Sendo a discussão legítima e tendo ambos os lados argumentação, razões sólidas e válidas, não deixo de ficar perplexa por esta discussão renascer periodicamente com um objectivo que só posso compreender como destinado a baralhar e desviar o debate político dos temas realmente centrais no país.
No momento em que está em negociação o Orçamento do Estado para 2020, um documento essencial para o futuro e no qual terão de ficar plasmadas as novas orientações e a prioridade de aposta na recuperação dos serviços públicos – prometida pelo líder do PS e primeiro-ministro, António Costa, no programa eleitoral e na campanha –, jornalistas, comentadores e políticos têm-se ocupado com discussões laterais.

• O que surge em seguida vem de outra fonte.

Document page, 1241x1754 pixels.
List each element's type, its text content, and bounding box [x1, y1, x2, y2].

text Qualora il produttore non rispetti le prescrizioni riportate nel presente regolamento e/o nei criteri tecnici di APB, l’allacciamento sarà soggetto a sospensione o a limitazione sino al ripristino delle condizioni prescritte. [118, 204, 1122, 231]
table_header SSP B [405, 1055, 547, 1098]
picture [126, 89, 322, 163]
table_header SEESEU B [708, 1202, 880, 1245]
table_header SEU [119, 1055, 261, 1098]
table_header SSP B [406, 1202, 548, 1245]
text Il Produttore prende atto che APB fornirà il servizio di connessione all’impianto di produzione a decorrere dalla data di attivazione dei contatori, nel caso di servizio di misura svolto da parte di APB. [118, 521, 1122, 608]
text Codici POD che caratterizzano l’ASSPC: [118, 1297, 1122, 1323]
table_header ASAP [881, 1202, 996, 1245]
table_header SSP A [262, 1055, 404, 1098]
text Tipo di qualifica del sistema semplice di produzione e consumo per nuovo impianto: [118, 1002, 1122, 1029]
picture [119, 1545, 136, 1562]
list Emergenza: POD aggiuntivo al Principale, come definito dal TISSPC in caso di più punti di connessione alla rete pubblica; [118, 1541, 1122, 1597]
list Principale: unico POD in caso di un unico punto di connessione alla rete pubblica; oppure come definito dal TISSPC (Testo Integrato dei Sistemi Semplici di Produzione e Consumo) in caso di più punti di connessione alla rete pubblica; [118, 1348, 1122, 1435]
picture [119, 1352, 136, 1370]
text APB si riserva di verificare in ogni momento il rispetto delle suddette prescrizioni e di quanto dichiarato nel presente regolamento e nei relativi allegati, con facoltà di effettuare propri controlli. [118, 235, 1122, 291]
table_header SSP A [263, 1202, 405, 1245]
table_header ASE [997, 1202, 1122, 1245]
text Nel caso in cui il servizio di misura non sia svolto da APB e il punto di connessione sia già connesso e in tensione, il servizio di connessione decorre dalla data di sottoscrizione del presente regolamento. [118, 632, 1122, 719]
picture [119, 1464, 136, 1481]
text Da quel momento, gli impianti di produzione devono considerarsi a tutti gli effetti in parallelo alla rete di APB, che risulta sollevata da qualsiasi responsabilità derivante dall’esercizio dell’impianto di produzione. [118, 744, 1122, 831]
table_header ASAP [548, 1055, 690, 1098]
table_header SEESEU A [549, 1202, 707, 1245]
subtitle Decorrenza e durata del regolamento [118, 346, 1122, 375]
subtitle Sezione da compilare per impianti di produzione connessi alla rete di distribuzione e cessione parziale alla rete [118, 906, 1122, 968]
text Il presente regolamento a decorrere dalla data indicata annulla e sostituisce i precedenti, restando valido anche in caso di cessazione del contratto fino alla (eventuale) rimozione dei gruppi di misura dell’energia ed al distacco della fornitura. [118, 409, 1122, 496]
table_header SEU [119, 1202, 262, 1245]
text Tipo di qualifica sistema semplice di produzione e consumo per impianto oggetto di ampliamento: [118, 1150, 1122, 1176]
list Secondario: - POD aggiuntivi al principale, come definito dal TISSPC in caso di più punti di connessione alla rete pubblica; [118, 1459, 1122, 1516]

Dos autarcas – primeiro o Congresso da Associação Nacional de Municípios, depois um debate entre os presidentes das câmaras de Lisboa e Porto – ao Presidente da República, passando pelo CDS e pelo PCP, falou-se da iminência da regionalização como ela fosse possível na actual legislatura. A verdade é que nenhum programa eleitoral dos principais partidos a prevê e a regionalização, durante alguns anos, estará morta e enterrada. Pelo menos, no mandato de António Costa como primeiro-ministro, pois não consta das propostas que levou a votação. Mas também enquanto Marcelo Rebelo de Sousa for Presidente da República. É sabido que a ela se opõe, desde que em 1998, como presidente do PSD, liderou a campanha pelo não à regionalização e venceu o referendo. O único efeito prático foi ter ficado clarificado que o PS abandona a proposta eleitoral, de 2015, da eleição directa dos presidentes das áreas metropolitanas.
Só por deliberada má-fé ou por ignorância crassa sobre o que está em causa e o que distingue regionalização de descentralização e desconcentração se pode continuar a ressuscitar um fantasma que está morto e enterrado desde 1998. Não seria mais útil ao país discutir o que verdadeiramente interessa para a vida das pessoas nos dias de hoje?